New items appear all the time, like opening a closet only to discover an old drum set that had slipped my mind. It may be obvious to most but I’m realizing I’m only able to open one closet at a time and consider each piece individually. Some of what I am finding is pleasantly surprising while other things are so painful I want to pretend I didn’t notice them sitting there.

I had a great conversation with my wise and insightful friend Jason yesterday. He told me about a quote he recently heard from the era of the American Revolution. It goes something like this: We can’t control whether we win the war but we can control whether we deserve to.

Perhaps we all have wars we are fighting, maybe even several. I am waging a battle for myself and suddenly I find myself facing the question: Do I deserve to win?

Tuesday, June 07, 2005

Stories you know

Garrison Keillor, one of my favorite writers, was at the Hollywood Bowl last weekend. At the end of his show, he talked about returning to the storied Lake Wobegon, a place filled with “people who know the stories you know.”
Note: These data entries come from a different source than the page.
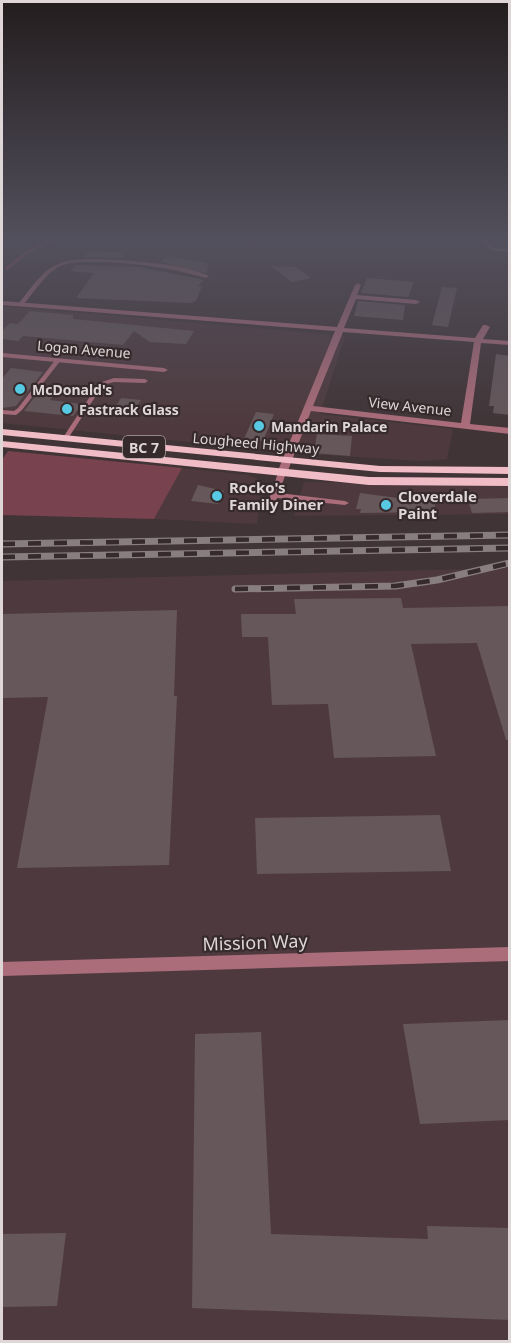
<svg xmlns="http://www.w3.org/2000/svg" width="511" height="1343" viewBox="0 0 511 1343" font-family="'Noto Sans',sans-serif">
  <rect width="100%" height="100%" fill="#403436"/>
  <g fill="#4e3a3e">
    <path d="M2 306 345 336 320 414 453 429 447 459 421 461 308 454 2 423Z"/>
    <path d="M182 468 248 475 262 481 257 524 154 519Z"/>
    <path d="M304 482 509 485V514L294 516Z"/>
    <path d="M509 568V1341H2V581Z"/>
  </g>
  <path fill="#79424f" d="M8 451 182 468 154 519 2 515V460Z"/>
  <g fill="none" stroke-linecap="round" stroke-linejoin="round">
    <path stroke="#a24961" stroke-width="3" d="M7 268 26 253 54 240"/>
  </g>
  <g fill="#65575a">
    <path d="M89 251 106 252H124L122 258 83 257Z"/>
    <path d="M168 256 208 263 205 264 209 265 206 273 161 262Z"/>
    <path d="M76 265 140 267 204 280 197 287 202 286 196 301 191 303 76 298 94 273 70 271Z"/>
    <path d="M271 266 296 267 311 278 292 282Z"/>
    <path d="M367 278 404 281 414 282 408 297 361 293Z"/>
    <path d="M442 287 457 288 448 327 432 325Z"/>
    <path d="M358 301 405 305 403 320 354 316Z"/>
    <path d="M30 311 73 315V319L194 331 186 344 150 342 134 331 123 345 23 336 18 341 2 339V331L10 323 18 324Z"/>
    <path d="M496 354 510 356V415L493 413 494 406H489Z"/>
    <path d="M11 368 43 372 16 406 2 408V379Z"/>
    <path d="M43 386 60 388 50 400 82 404 73 416 24 411Z"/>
    <path d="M121 398 141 400 131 416 111 414Z"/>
    <path d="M256 412 274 414 263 441 244 439Z"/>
    <path d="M317 434 352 436 350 456 314 453Z"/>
    <path d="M198 485 224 491 218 504 191 501Z"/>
    <path d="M360 493 435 503V512L360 513 361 509H356Z"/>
    <path d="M510 498V512L472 513 468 499Z"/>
    <path d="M401 598 403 608 510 606V740H506L477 643 411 644 436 756 334 758 328 704 272 705 268 637H242L241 614H296L294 599Z"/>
    <path d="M177 610 174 696H177L169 865 17 868 48 697 2 698V614Z"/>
    <path d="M440 815 451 871 257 874 255 818Z"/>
    <path d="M510 1020V1120L420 1124 403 1024Z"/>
    <path d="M261 1032 271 1234 428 1239 427 1226 510 1228V1320L192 1308 195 1034Z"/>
    <path d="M66 1233 57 1306 2 1307V1234Z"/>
  </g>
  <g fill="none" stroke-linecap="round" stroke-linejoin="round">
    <g fill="#ac6d7b" fill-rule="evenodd">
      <path d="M482 240H487L494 248 510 249V252L491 250Z"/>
      <path d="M90 259C121 260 181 262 209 276L206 278C172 268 136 263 100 262 88 262 74 261 63 265 47 271 35 291 24 304L19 303C30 290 43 268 61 263 70 259 80 260 90 259Z"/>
      <path d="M56 359 61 360 22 410 16 415 2 414V410L14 411 18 408Z"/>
      <path d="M114 378 145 379 148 381 145 383 114 382 103 385 67 440H63L62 439 99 383Z"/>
      <path d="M282 471 286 473 279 493 345 501 349 503 345 505 277 498 273 510H267L266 508 278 473Z"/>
    </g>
    <g fill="#ac6d7b" fill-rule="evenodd">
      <path d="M358 283 361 285 357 295 416 300 420 302 416 304 356 299 344 328 475 338 483 325H486L490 327 483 339 510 341V345L481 343 470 424 510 428V434L311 411 287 473 282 476 279 475 277 473 335 331 2 305V301L337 327 355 285ZM343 332 474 342 461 423 313 406Z"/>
      <path d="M2 353 164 368 168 370 164 372 2 357Z"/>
      <path d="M510 947V961L2 976V962Z"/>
    </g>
    <g fill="#f0bcc6" fill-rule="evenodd">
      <path d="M2 429 380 466 510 467V474L380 472 2 435Z"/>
      <path d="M2 441 369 477 510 478V486L369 485 2 447Z"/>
    </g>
    <defs>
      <g id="rail">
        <path d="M2 544 510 535"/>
        <path d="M2 557 510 548"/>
        <path d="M235 589 395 586 437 580 510 563"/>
      </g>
    </defs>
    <use href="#rail" stroke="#887e7f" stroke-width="7"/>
    <use href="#rail" stroke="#362a2c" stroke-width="4.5" stroke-dasharray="13" stroke-linecap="butt"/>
  </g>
  <linearGradient id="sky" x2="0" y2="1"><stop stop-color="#231d1e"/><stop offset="0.56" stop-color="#53505d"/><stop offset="1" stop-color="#53505d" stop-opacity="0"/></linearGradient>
  <rect width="511" height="428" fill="url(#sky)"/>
  <g fill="#57c9e3" stroke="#362a2c" stroke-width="2">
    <circle cx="20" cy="389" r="6"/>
    <circle cx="67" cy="409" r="6"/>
    <circle cx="259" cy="426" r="6"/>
    <circle cx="217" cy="496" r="6"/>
    <circle cx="386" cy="505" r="6"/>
  </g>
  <g text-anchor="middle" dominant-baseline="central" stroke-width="4.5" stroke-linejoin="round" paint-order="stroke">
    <g font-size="14" fill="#ded6d7" stroke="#362a2c">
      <text transform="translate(84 349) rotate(5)">Logan Avenue</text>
      <text transform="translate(410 406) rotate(6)">View Avenue</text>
      <text transform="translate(256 443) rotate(5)">Lougheed Highway</text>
    </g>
    <g font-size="14" font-weight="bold" fill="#ded6d7" stroke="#362a2c" text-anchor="start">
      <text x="32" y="389">McDonald's</text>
      <text x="79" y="409">Fastrack Glass</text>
      <text x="271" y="426">Mandarin Palace</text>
    </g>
    <rect fill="#362a2c" stroke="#aca2a4" stroke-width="1.5" x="123" y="436" width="42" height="22" rx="4.5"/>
    <g font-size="14" font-weight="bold" fill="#ded6d7">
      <text x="144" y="447">BC 7</text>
    </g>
    <g font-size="15" font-weight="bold" fill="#ded6d7" stroke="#362a2c" text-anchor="start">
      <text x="229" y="487">Rocko's<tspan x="229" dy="17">Family Diner</tspan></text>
      <text x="398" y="496">Cloverdale<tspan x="398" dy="17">Paint</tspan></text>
    </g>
    <g font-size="18" fill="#ded6d7" stroke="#362a2c">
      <text transform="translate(255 942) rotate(-2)">Mission Way</text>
    </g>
  </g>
  <rect width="511" height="1343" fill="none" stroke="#ded6d7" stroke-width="6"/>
</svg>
The words struck deep and my eyes welled with tears. In a few eloquent words, Keillor summarized why I have come home.

Two nights earlier, I attended the 30th birthday party dinner for my friend Steve. (It was my second 30th birthday party in a week.) Steve is a friend from USC and most of the people at the dinner were also friends from school, good friends I’ve known since freshman year and who have lasted through many jobs, relationships, apartments and personal evolutions.

Despite all the many changes in each of our lives, there is a great fondness between us. And it was alive that night. We laughed about the parties we used to throw – and the drinks we used to invent. We remembered crazy neighbors and silly trips. And, as the evening progressed, we talked the way we used to – about the things we wanted to do and the ideas we have.
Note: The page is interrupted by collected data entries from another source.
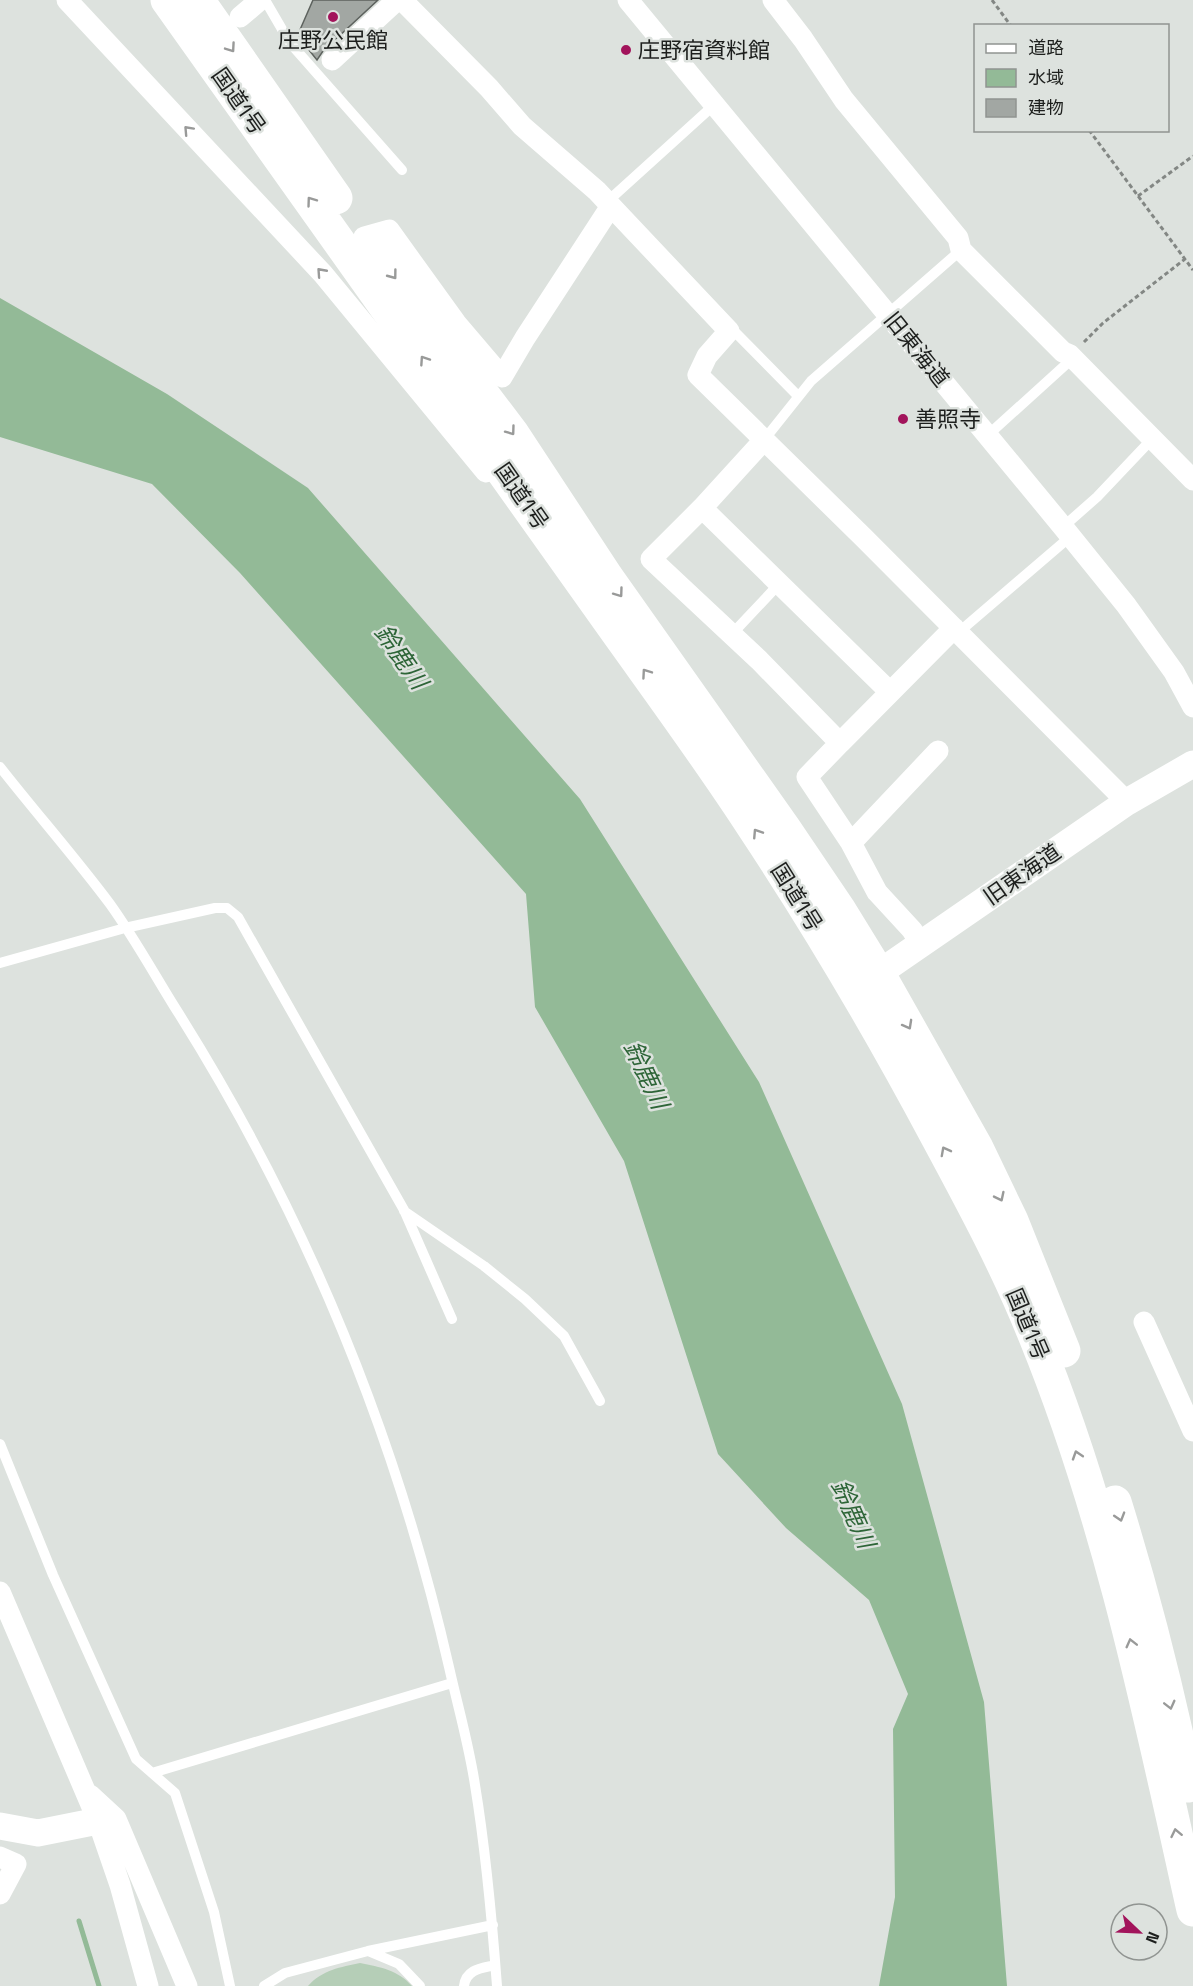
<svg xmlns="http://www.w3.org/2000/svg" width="1193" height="1986" font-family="'Space Grotesk','Noto Sans JP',sans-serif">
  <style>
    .green { fill: #b5ceb7 }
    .water { fill: #93ba97 }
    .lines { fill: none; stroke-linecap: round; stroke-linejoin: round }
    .stream { stroke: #93ba97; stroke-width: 5 }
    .building { fill: #a2a7a3; stroke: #5d625e; stroke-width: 1.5 }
    .path { stroke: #838784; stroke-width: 3; stroke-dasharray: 4.5 3; stroke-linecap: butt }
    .service { stroke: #fff; stroke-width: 10 }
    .minor { stroke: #fff; stroke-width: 21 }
    .tertiary { stroke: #fff; stroke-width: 27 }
    .trunk { stroke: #fff; stroke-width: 33 }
    .oneway { stroke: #999a99 }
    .poi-dot { fill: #a2145b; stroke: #dde2de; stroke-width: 2 }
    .labels { text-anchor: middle; stroke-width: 5; stroke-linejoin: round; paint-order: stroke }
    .poi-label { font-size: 22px; fill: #1d1f1d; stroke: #dde2de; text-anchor: start }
    .street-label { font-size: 22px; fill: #1d1f1d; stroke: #dde2de }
    .water-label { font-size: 24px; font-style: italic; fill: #2d6537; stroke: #dde2de }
  </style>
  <rect width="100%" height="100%" fill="#dde2de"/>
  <path class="green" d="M 360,1963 C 380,1967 398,1970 412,1986 L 308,1986 C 322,1970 341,1967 360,1963 Z"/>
  <path class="water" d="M 0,298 L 167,394 L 308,488 L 580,799 L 759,1082 L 902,1404 L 984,1702 L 1007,1986 L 879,1986 L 895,1897 L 893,1729 L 908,1694 L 869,1600 L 786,1528 L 718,1454 L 624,1161 L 535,1007 L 526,894 L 240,573 L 152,484 L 0,437 Z"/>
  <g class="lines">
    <path class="stream" d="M 79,1921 L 99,1986"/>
  </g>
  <path class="building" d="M 313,0 L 378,0 L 323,51 L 317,60 L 300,39 L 299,32 Z"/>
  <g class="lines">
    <path class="path" d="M 992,0 L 1011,26
      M 1089,130 L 1193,270
      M 1138,196 L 1193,156
      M 1084,342 L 1103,323 L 1185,259"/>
    <path class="service" d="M 265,0 L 290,43 L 402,170
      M 608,201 L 714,105
      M 729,331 L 735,332 L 798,396
      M 988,435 L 1073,358
      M 764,440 L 811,381 L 961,250
      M 1063,527 L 1097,497 L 1152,439
      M 959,632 L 1071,536
      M 732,634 L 779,584
      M 0,767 C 36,813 75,857 110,904 C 133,936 153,972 174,1006 C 304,1211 395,1431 449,1667 C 458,1707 469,1745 475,1785 C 486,1852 492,1919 497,1986
      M 0,963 L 125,928 L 215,908 L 227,908 L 238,917 L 404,1210 L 452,1319
      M 404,1211 L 484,1266 L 525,1299 L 564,1336 L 600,1401
      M 0,1444 L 53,1575 L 136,1759 L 175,1793 L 214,1912 L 230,1986
      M 152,1773 L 452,1683
      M 368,1951 L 399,1964 L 420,1986
      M 264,1986 L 285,1973 L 368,1951 L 493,1925
      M 464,1986 C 466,1969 482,1968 495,1965"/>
    <path class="minor" d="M 67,0 L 323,274 L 486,472
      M 628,0 L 1063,527 L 1126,605 L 1174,672 L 1193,707
      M 773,0 L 803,39 L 844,100 L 958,238 L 961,250 L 1063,352 L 1070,355 L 1193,480
      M 240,17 L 260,0
      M 332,60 L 396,1
      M 611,206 L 729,331 L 707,356 L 698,375 L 864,538 L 1127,802
      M 364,237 L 389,230 L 456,323 L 502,377 L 525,338 L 611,206 L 597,191 L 522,126 L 489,88 L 403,1 L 395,0
      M 764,440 L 702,508 L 651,559 L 759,660 L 840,743 L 954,628
      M 702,508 L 890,692
      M 840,743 L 807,777 L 851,843 L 877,892 L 912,930 L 921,944
      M 851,843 L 938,751
      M 1144,1322 L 1193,1431
      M 0,1592 L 98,1821 L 120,1885 L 148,1986
      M 90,1795 L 116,1819 L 187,1986
      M 0,1857 L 16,1864 L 0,1894"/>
    <path class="tertiary" d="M 863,984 L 1127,802 L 1193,764
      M 0,1826 L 38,1833 L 98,1821"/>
    <path class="trunk" d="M 167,0 C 313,202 457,406 601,610 C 652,682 705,753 753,827 C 820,928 881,1032 938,1139 C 973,1204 1008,1269 1035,1337 C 1110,1521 1150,1717 1193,1910
      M 198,0 L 336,198
      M 373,249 L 513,434 L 607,577 L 785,829 L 839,909 L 879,974 L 976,1146 L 1012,1221 L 1064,1351
      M 1115,1502 C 1144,1595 1168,1690 1188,1786"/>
  </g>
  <defs><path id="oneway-chevron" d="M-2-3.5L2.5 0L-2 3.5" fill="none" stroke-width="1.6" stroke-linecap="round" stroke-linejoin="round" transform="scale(1.5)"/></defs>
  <g class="oneway">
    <use href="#oneway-chevron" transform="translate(231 48) rotate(55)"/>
    <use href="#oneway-chevron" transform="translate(188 130) rotate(-133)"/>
    <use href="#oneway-chevron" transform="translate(311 201) rotate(-126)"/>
    <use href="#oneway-chevron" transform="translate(321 272) rotate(-132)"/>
    <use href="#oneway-chevron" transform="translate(393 275) rotate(53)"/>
    <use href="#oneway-chevron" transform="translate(424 360) rotate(-124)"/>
    <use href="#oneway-chevron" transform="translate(511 431) rotate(54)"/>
    <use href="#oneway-chevron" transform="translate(619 593) rotate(54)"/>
    <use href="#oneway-chevron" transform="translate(646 673) rotate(-125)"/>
    <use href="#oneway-chevron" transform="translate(757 833) rotate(-123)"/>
    <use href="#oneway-chevron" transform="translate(908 1025) rotate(61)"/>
    <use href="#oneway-chevron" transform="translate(945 1151) rotate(-118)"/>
    <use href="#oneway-chevron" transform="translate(1000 1197) rotate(64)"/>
    <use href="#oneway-chevron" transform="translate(1077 1455) rotate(-108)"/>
    <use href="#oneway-chevron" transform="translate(1120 1517) rotate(73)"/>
    <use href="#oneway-chevron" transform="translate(1131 1643) rotate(-104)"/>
    <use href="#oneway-chevron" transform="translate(1170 1705) rotate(76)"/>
    <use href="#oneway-chevron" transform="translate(1176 1833) rotate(-102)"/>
  </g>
  <g class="poi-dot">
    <circle cx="333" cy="17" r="6"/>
    <circle cx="626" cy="50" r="6"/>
    <circle cx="903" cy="419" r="6"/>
  </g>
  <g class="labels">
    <g class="poi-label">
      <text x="333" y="48" text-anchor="middle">庄野公民館</text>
      <text x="638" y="58">庄野宿資料館</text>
      <text x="915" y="427">善照寺</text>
    </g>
    <g class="street-label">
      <text transform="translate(239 101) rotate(55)" y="8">国道1号</text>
      <text transform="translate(917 349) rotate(51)" y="8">旧東海道</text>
      <text transform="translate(522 496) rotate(55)" y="8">国道1号</text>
      <text transform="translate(1022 874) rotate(-35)" y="8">旧東海道</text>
      <text transform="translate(797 897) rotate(58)" y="8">国道1号</text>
      <text transform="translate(1028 1324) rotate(67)" y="8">国道1号</text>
    </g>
    <g class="water-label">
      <text transform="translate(401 657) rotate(55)" y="8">鈴鹿川</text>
      <text transform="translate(646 1075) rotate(65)" y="8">鈴鹿川</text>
      <text transform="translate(853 1514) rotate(66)" y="8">鈴鹿川</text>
    </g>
  </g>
  <rect x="974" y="24" width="195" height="108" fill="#dde2de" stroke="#909491" stroke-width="1.5"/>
  <rect x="986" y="44" width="30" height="9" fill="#ffffff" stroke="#909491" stroke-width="1.5"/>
  <text x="1028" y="54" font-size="18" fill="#1d1f1d">道路</text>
  <rect x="986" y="69" width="30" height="18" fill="#93ba97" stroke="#909491" stroke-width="1.5"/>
  <text x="1028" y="84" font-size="18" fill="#1d1f1d">水域</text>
  <rect x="986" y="99" width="30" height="18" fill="#a2a7a3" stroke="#909491" stroke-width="1.5"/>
  <text x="1028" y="114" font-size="18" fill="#1d1f1d">建物</text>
  <g transform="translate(1139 1932) rotate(113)"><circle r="28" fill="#dde2de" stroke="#909491" stroke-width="1.5"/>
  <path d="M0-4.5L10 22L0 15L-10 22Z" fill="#a2145b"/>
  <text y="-9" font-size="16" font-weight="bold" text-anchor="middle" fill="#1d1f1d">N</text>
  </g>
</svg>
As we were leaving, my friend Jon said, “That’s exactly the kind of night I needed. Just shooting the shit."

Just being with the people who know the stories you know.

Monday, June 06, 2005

Sat on my ass

In America, you don’t have to move your ass. Seriously. So many aspects of life are remarkably easy here.

Buy groceries and someone puts them in bags for you – they even ask if you want paper or plastic bags. And the bags are free!

Valet parking at many restaurants is not only an option, it’s sometimes required. You want to park your car yourself and walk the 30, instead of 5, steps inside? Sorry, you have to valet.

At movie theatres, you don’t even have to queue to buy snacks anymore. You put your order into an ATM-looking machine and get a number. When order is ready, they call your number and you pick it up then.

While recently buying a new pair of shoes at Nordstroms, I tried on about 10 pairs before I made my selection. It was astonishing to me that they continued to smile and bring more shoes as I rejected pair after pair. Sitting in a comfy chair after trying all those pairs of shoes, the sales assistant offered to ring it all up for me and bring the bill to me in the chair.

What a country – you don’t even have to stand up to buy a pair of shoes!

Immediately after, Dad and I went for dinner at the always-packed Cheesecake Factory. It is a new addition to the popular Grove shopping center and occupies two floors. To save diners from having to actually climb the stairs to the dining area, they installed an escalator.

But we’re already paying the price for our laziness. America is the fattest nation on earth and we’re getting fatter. There was a recent report that restaurant chains like Chili’s are buying larger tables and chairs to accommodate their larger customers.

This is part of the problem – we Americans are so comforted and coddled, we are becoming wimpy. I don’t exclude myself from this. I could stand to lose a few pounds and, hey, I didn’t even take the 10 steps to the cash register at Nordstroms.